By LARRY VAUGHT
It would be foolish to act like I am not happy that Rick Stansbury is going to officially be named the new basketball coach at Western Kentucky University in a few hours.
I’ve known Stansbury, a Mead County native, for a long time. I actually watched him play when he was at Campbellsville University and got to know him well during his time as a Mississippi State assistant coach and then head coach.
He had a 293-165 record as a head coach from 1998-2012 and got Mississippi State in the NCAA Tournament six times as head coach.
The last two years he has been an assistant coach at Texas A&M, which made the NCAA Sweet Sixteen this year.
I’m not quite sure what Stansbury is getting into since Ray Harper resigned suddenly in mid-March as Western’s coach after three players were suspended following a hearing by the school’s disciplinary committee. Harper was 89-64 in five seasons at Western and got the Hilltoppers in the NCAA in 2012 and 2013.
I talked to Stansbury several times at the recent SEC Tournament in Nashville. He always offered great insights into the UK program. He grew up a Kentucky fan and not only did his State teams battle UK often, but he always kept an eye on the Wildcats.
But he seemed happy at Texas A&M.
“We spent 24 great years at Starkville,” Stansbury said. “This is not a knock on Starkville, but this is easy compared to what we did in Starkville. We have so much more to work with. We have unbelievable facilities. We have 63,000 students, we have players around us everywhere. No question joining the league has separated us from the rest of those Texas schools.”
He said being out of coaching recharged him.
“Those couple of years I was away gave me longevity. It’s not easy in Starkville. Two years away I got to wrap my arms around my boys and travel the world and country. That was special. But now to get back in it and compete at this level and have a chance to win a championship is very special,” Stansbury said.

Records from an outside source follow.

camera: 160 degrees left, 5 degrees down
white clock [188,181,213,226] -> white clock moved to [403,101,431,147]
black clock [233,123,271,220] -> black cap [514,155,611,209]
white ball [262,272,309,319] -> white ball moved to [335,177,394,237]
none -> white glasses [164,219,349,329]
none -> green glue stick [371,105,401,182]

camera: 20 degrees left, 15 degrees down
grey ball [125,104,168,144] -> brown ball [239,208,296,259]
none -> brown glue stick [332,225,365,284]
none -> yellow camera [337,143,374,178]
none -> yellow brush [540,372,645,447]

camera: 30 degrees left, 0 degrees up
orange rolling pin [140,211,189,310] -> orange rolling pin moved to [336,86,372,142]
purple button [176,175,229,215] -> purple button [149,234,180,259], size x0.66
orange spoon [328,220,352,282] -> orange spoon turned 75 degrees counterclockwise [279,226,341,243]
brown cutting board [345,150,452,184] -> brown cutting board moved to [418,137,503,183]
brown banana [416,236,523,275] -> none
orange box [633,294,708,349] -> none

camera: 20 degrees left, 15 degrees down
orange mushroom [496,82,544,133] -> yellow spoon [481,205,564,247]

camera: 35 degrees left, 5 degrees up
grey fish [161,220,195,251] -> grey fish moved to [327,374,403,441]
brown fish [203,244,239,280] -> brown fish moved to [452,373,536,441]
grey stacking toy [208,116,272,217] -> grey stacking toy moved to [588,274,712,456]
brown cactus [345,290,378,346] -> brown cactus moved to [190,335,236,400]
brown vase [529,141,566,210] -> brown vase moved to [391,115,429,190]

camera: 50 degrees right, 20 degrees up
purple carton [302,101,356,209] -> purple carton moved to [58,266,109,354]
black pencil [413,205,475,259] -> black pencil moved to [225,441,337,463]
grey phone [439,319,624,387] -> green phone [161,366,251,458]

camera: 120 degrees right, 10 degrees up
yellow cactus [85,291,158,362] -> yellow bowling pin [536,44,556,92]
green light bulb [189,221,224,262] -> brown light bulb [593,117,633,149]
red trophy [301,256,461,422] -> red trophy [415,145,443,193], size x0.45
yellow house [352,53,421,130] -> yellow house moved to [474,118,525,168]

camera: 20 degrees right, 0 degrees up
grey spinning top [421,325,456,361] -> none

He has three sons — Isaac, 16; Noah, 13; and Luke, 11.
“When you have kids, what little free time you have, they dictate that free time,” Stansbury said.
That’s why he has always found a way to keep his sons involved with his team. They often travel with the team and also often attend practice.
I’m proud to have both Stansbury and his wife, Meo, as friends and without knowing what issues he might be inheriting at Western, I think Western is getting a proven recruit and successful coach that is eager again to show he can lead a winning program.